Soledad… De una de las últimas exposiciones que le dedicó la Tate Modern londinense conservo una litografía que me acompaña siempre: el dibujo de una cápsula rosada sobre la que, con su escritura seductora, se lee “Be calm”, a modo de plegaria pagana. Porque Bourgeois afrontó la negrura en la que suelen desembocar sensibilidades como la suya dándole la vuelta como a un calcetín, iluminando las tinieblas, siempre original y perturbadora. De joven, se intentó suicidar cuando murió su madre, a quien cuidó con amor, aparcando sus estudios. No acabó con su vida, pero cambió las matemáticas por la Escuela del Louvre y el taller de Fernand Léger.

Hay un frase de Louise que describe su profunda complejidad: “No soy lo que soy, soy lo que hago con mis manos”. Su obra corre en busca de seguridad y reafirmación –ella misma contaba que antes de cada nueva exposición sentía una angustia indecible–, herida por la relación con su padre, un tirano que se acostaba con su institutriz.

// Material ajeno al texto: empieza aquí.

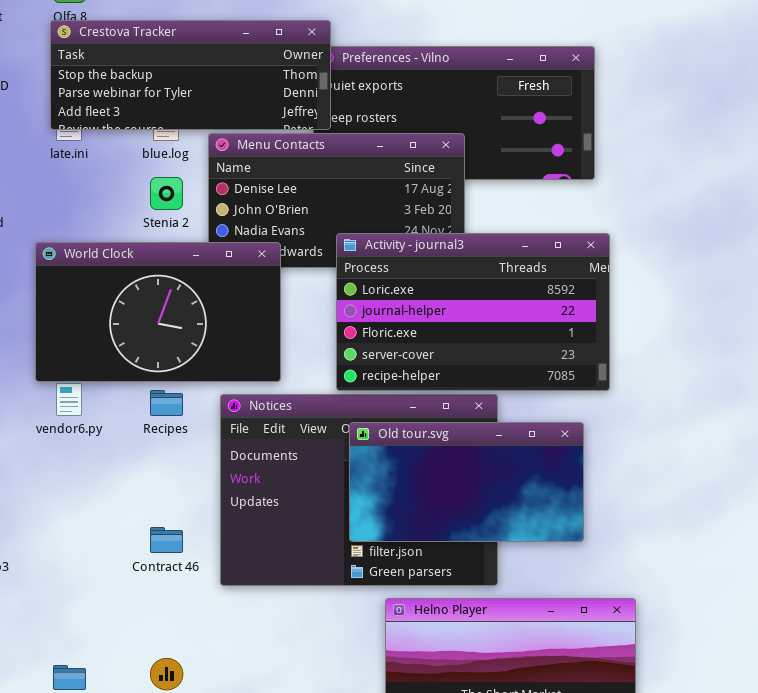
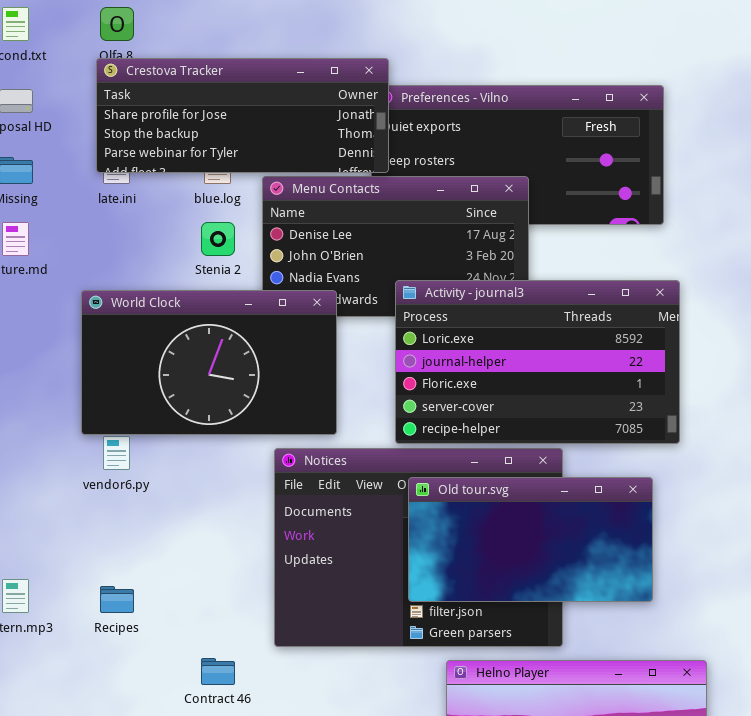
Crestova Tracker: [50,20,331,130] -> [96,58,389,173], scrolled up 1 row
Recipes: [150,390,183,416] -> [100,586,134,613], moved
Contract 46: [150,527,183,553] -> [201,658,235,685], moved

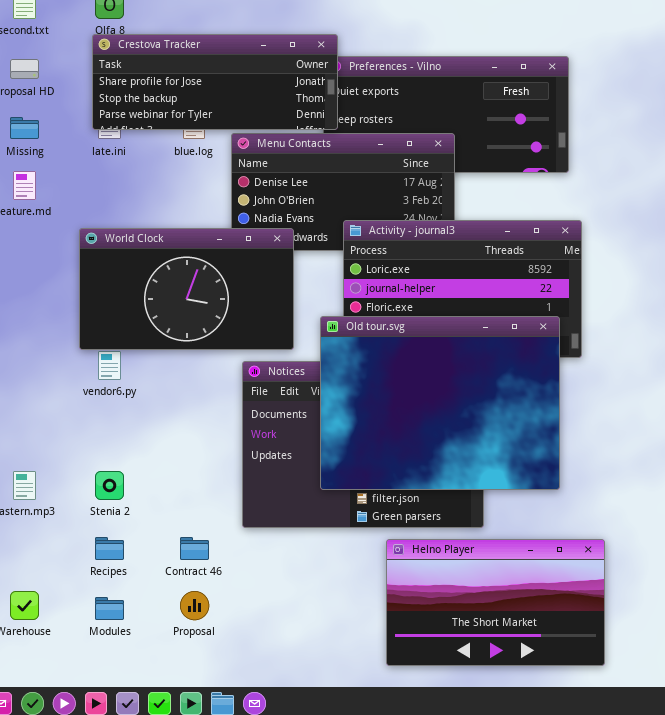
Stenia 2: [201,222,235,256] -> [95,471,124,500], moved
Old tour.svg: [408,477,653,602] -> [320,316,560,490], resized
Recipes: [100,586,134,613] -> [95,537,124,560], moved

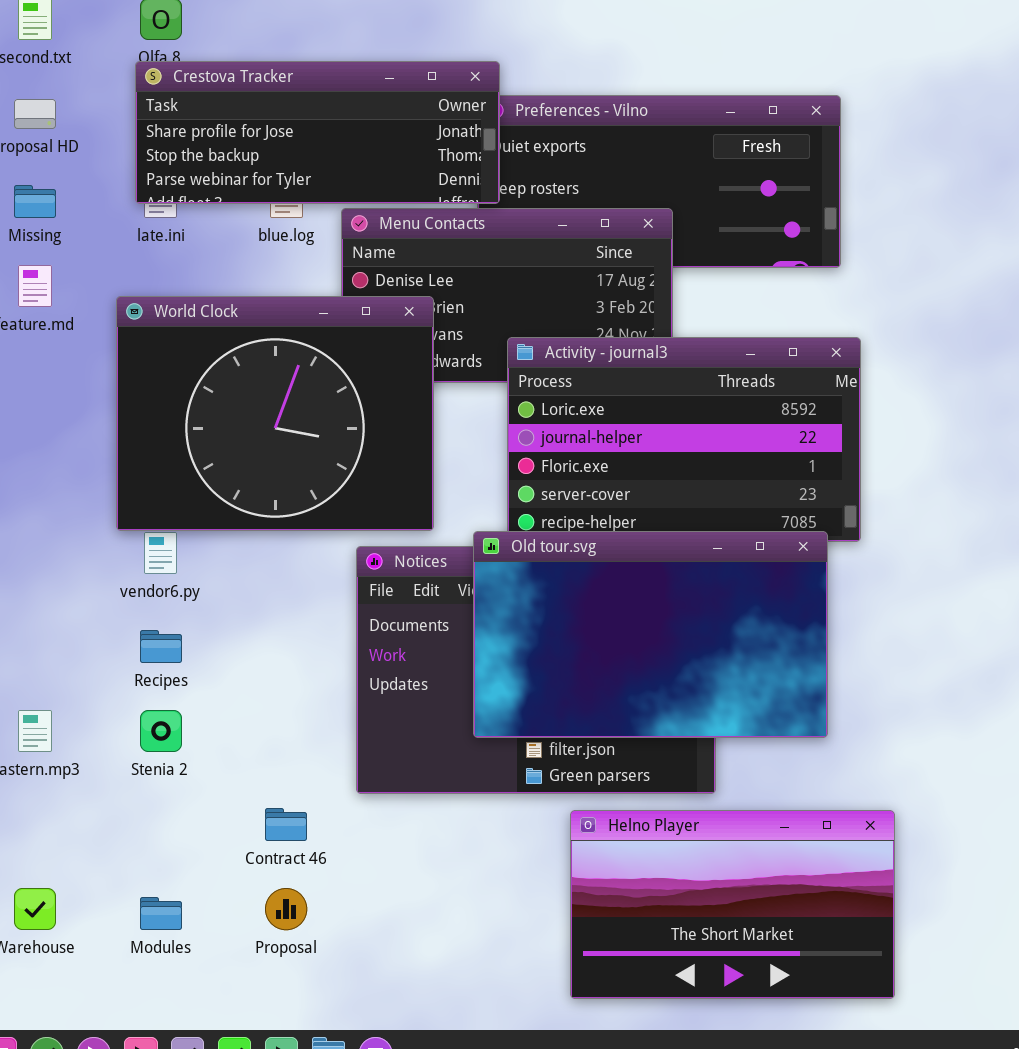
World Clock: [79,228,294,350] -> [116,296,434,531], resized
Old tour.svg: [320,316,560,490] -> [473,531,828,738], resized
Recipes: [95,537,124,560] -> [140,630,182,663], moved

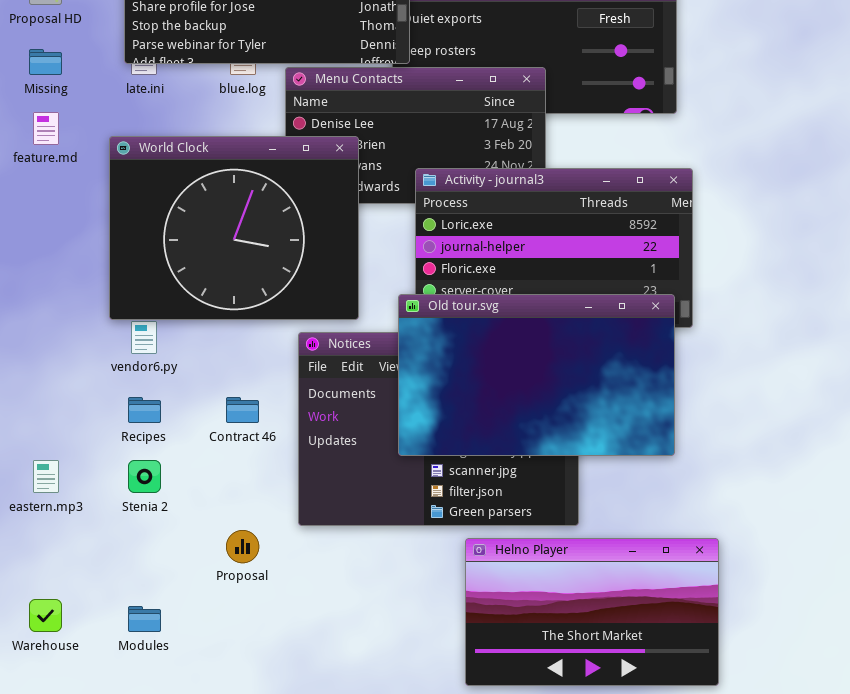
Old tour.svg: [473,531,828,738] -> [398,294,675,456], moved
Contract 46: [265,808,307,841] -> [226,397,259,423], moved
Proposal: [265,888,307,930] -> [226,530,259,563], moved

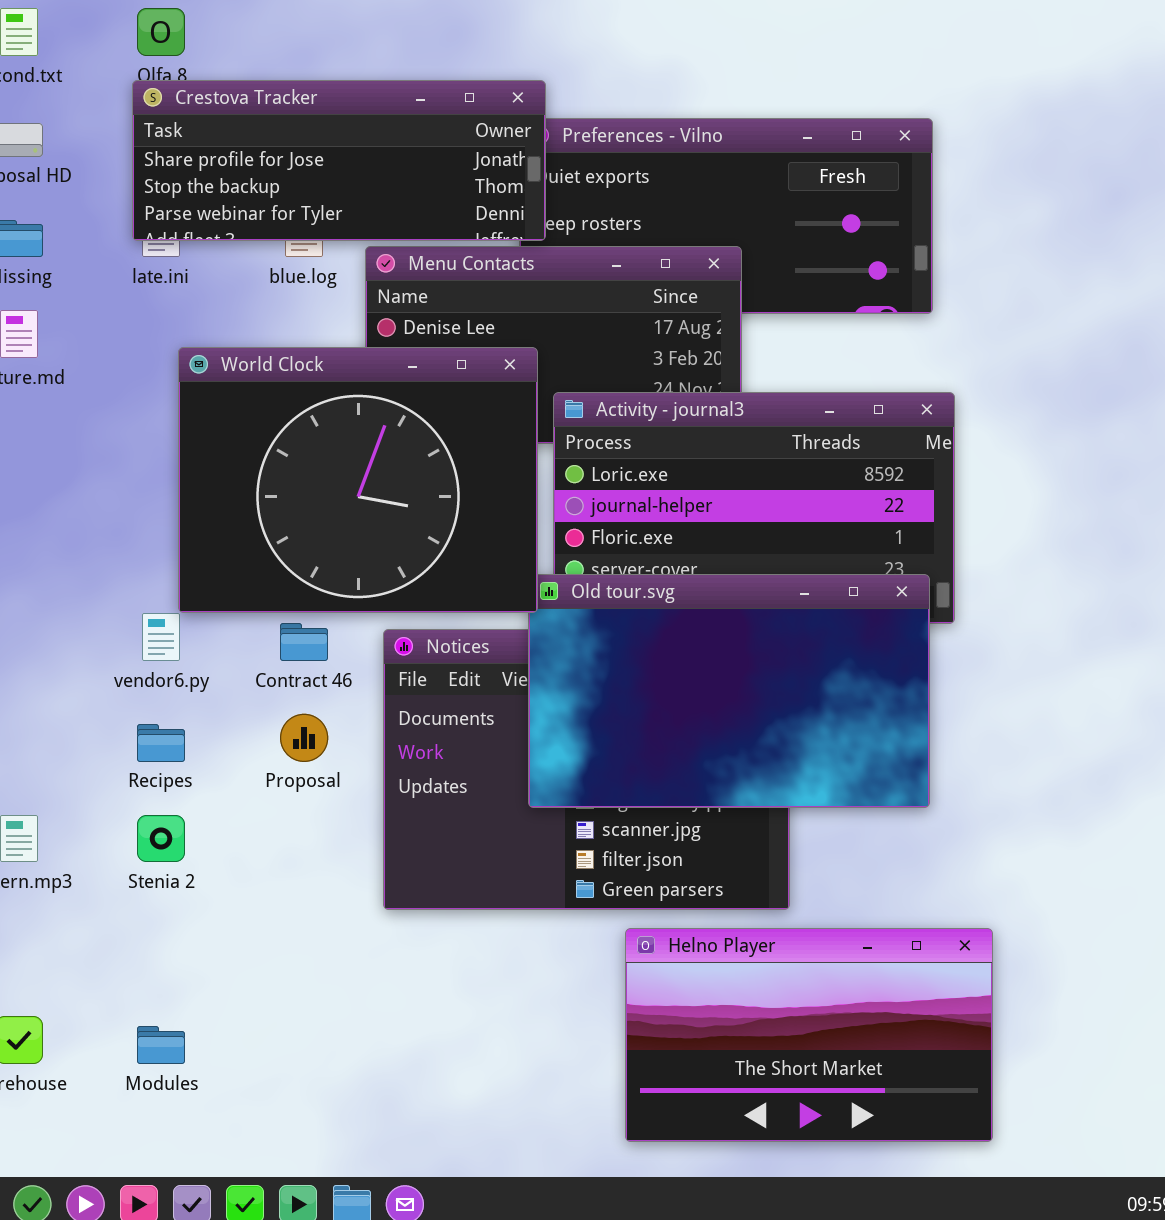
World Clock: [109,136,359,320] -> [178,347,538,613], moved
Contract 46: [226,397,259,423] -> [280,623,328,661], moved
Proposal: [226,530,259,563] -> [280,714,328,762], moved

Burgués y artesano experto en la restauración de tapices antiguos, le exigía a la pequeña Louise talento manual. Pronto llegaría a adorarla por su creatividad, incluso la ayudaría con su fugaz estudio de impresiones, pero el cariño no era mutuo: ella continuaba odiándolo por su borrascoso temperamento, su tiranía, sus infidelidades y su gusto por la burla. En algún lugar contó un recuerdo de aquella época, más terrible que sus arañas gigantes: “De niña, me daba mucho miedo cuando en la mesa del comedor mi padre no dejaba de alardear, se jactaba una y otra vez de sus logros. Y cuanto más grande pretendía volver su figura, más insignificantes nos sentíamos sus hijos. Mi fantasía era: lo agarrábamos con mis hermanos, lo poníamos sobre la mesa, lo troceábamos y lo devorábamos”.

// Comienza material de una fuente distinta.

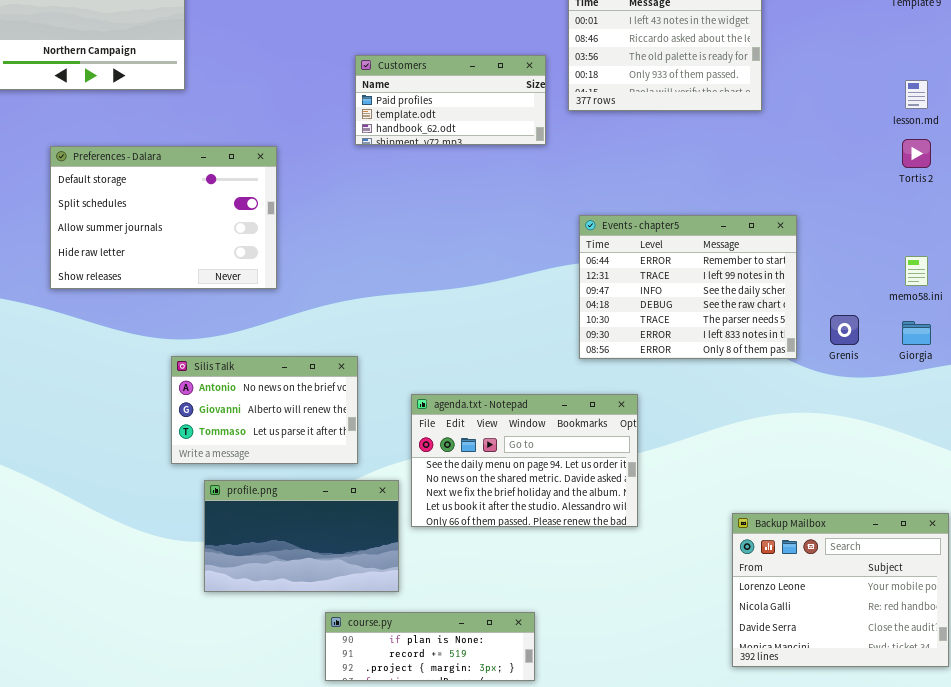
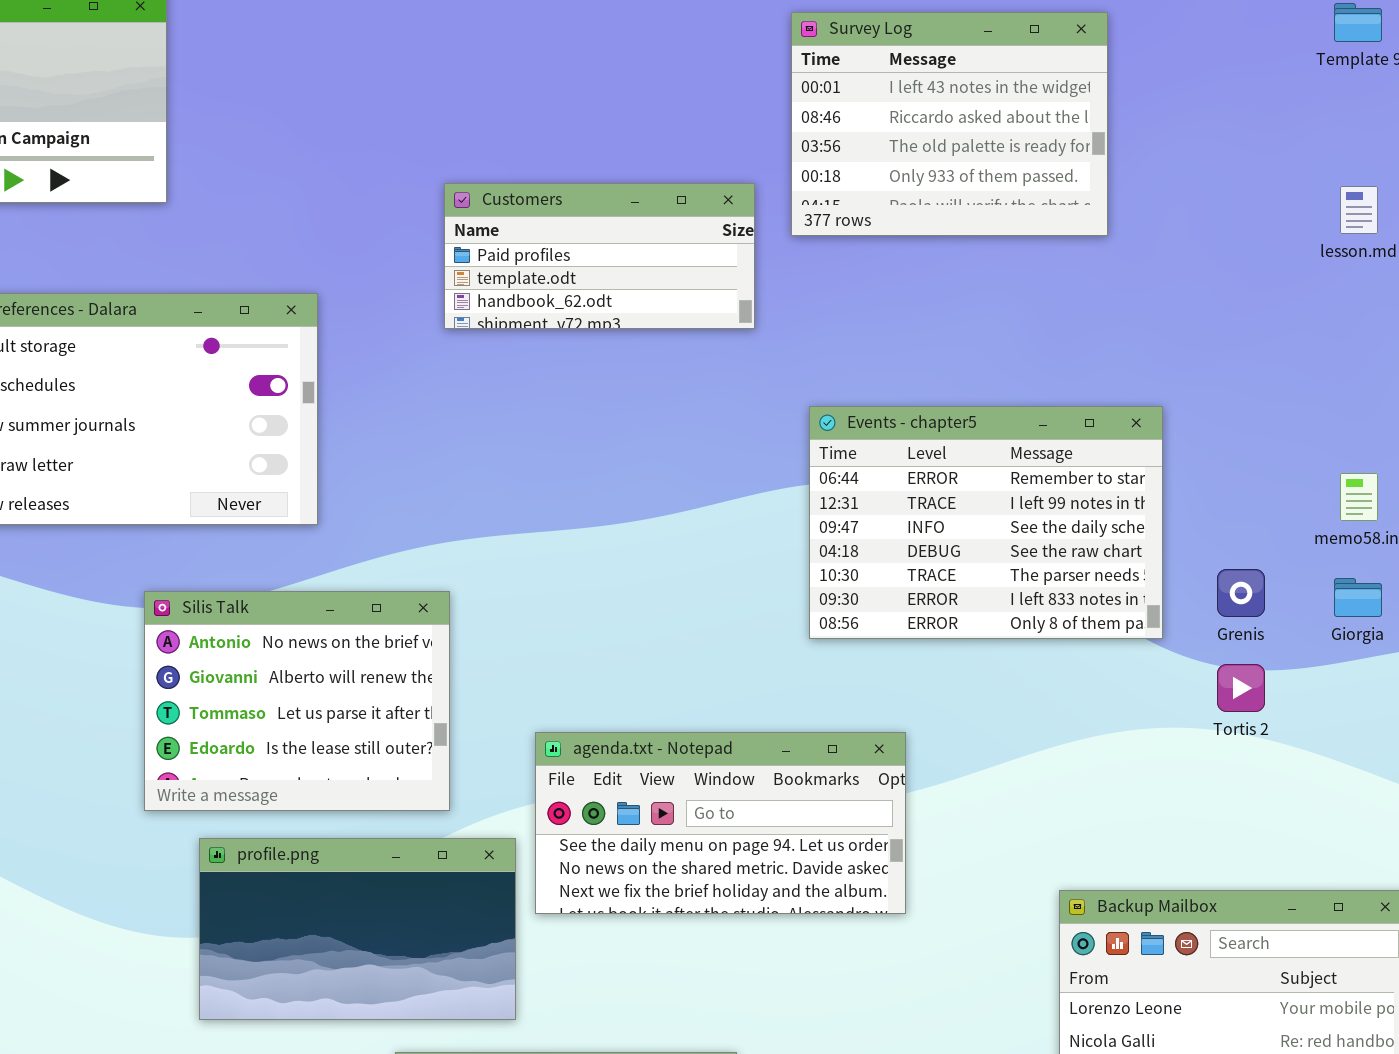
Customers: [355,55,546,145] -> [444,183,755,329], moved
Tortis 2: [902,139,931,168] -> [1217,664,1265,712], moved
Silis Talk: [171,356,358,464] -> [144,591,450,811], resized
agenda.txt - Notepad: [411,394,638,527] -> [535,732,906,914], resized

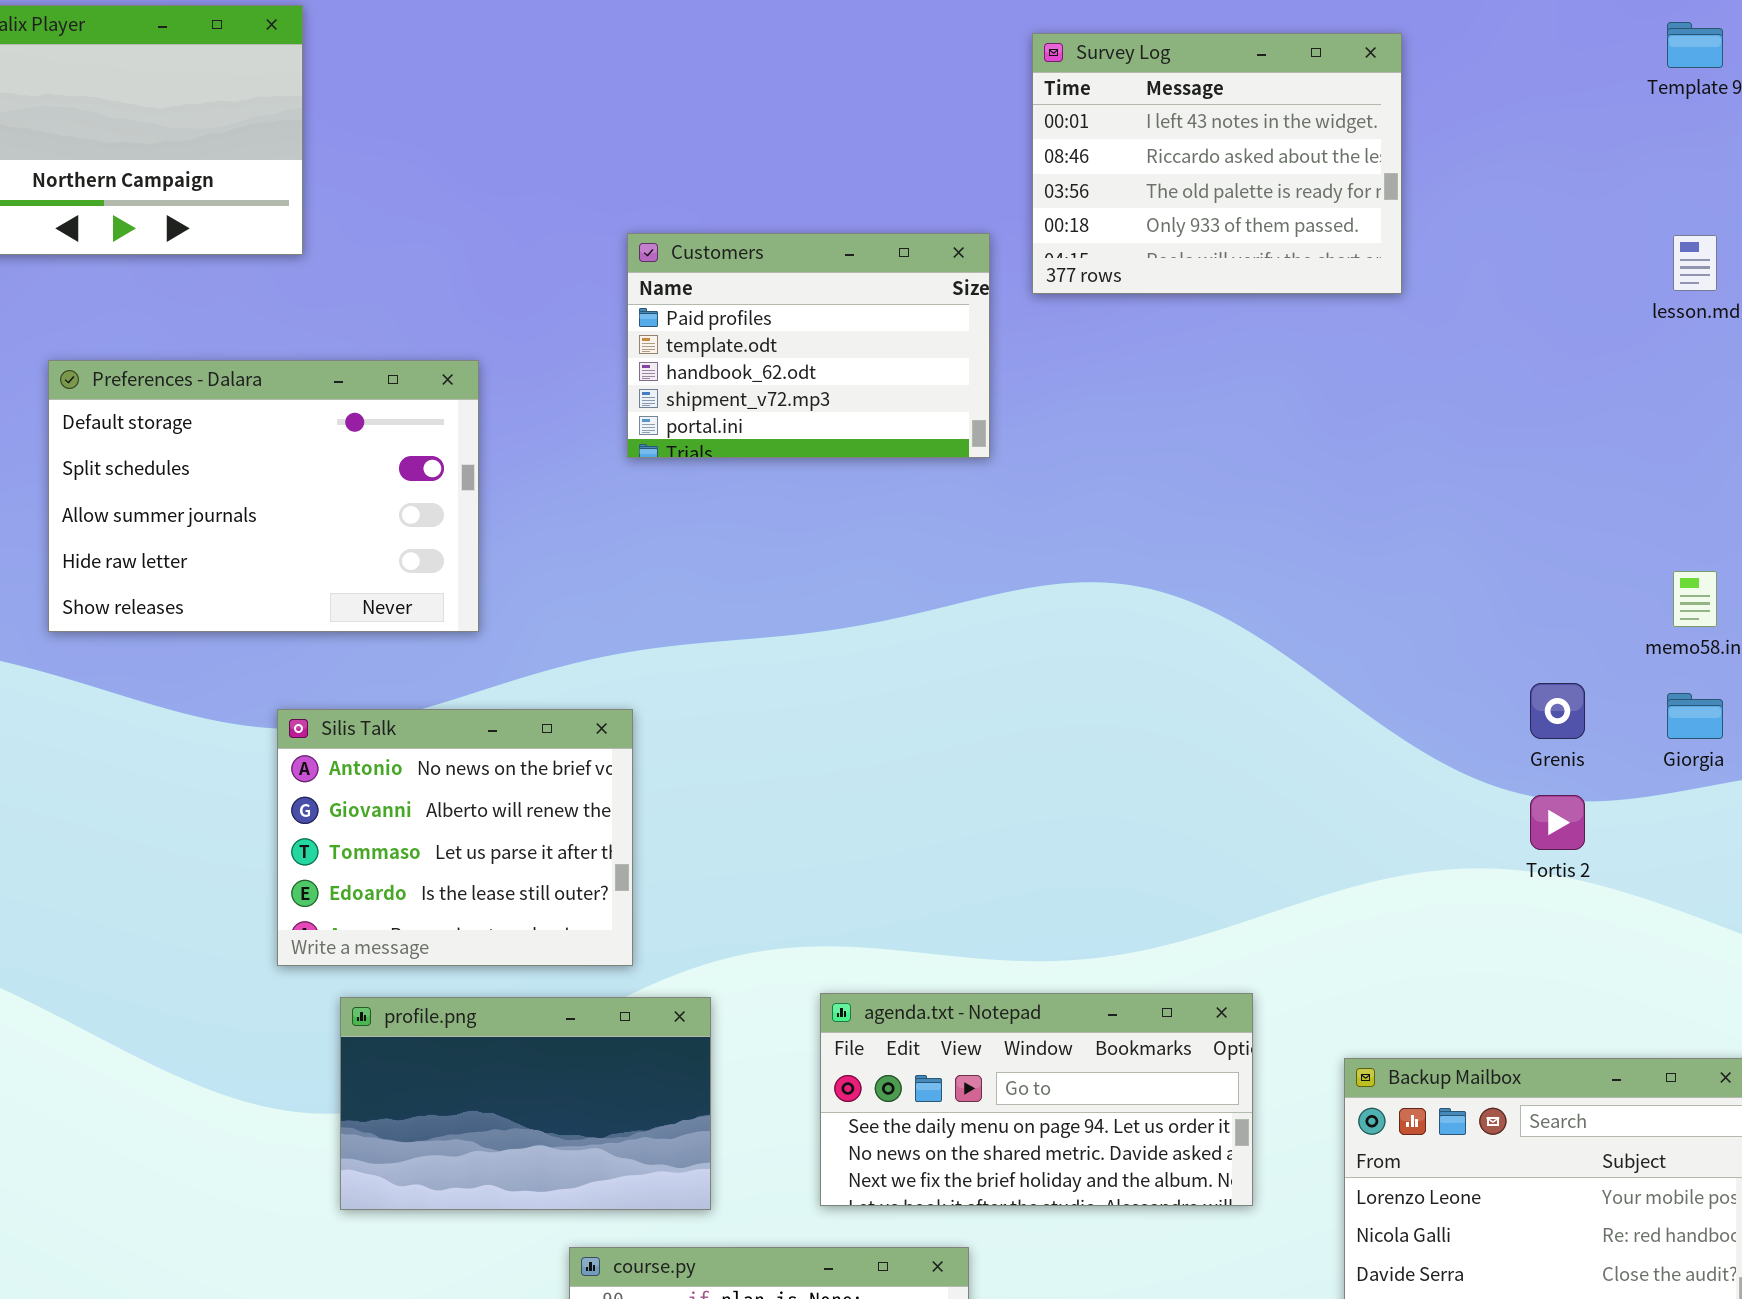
Customers: [444,183,755,329] -> [627,233,990,458], resized
Events - chapter5: [809,406,1163,639] -> none, closed
agenda.txt - Notepad: [535,732,906,914] -> [820,993,1253,1206], moved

Septuagenaria, en 1982 demostraría que “una mujer no tiene lugar como artista hasta que prueba una y otra vez que no será eliminada”, convirtiéndose en la primera mujer que protagonizó una retrospectiva en el MoMA. Lo suyo le costó. Dejar su país para, con su marido, el historiador del arte Robert Goldwater, asentarse en Nueva York; sentirse culpable por ser mala madre de sus tres hijos; unirse al American Abstract Artists Group de sus amigos los De Kooning, Rothko, Pollock y compañía. Pero, gracias a su vida longeva, asistió a su propia coronación en los templos sagrados del arte: Documenta en Kassel o la Bienal de Venecia. Había alcanzado su destino: “Para mí, la escultura es el cuerpo. Mi cuerpo es mi escultura”.

Ahora el Museo Guggenheim de Bilbao inaugura una muestra de una faceta freudiana de la autora: sus celdas, más de 60 estructuras espaciales que revelan el subconsciente. Los denominó autoretratos: fantasmas y versos, las sobras de la vida para dotarla de sentido.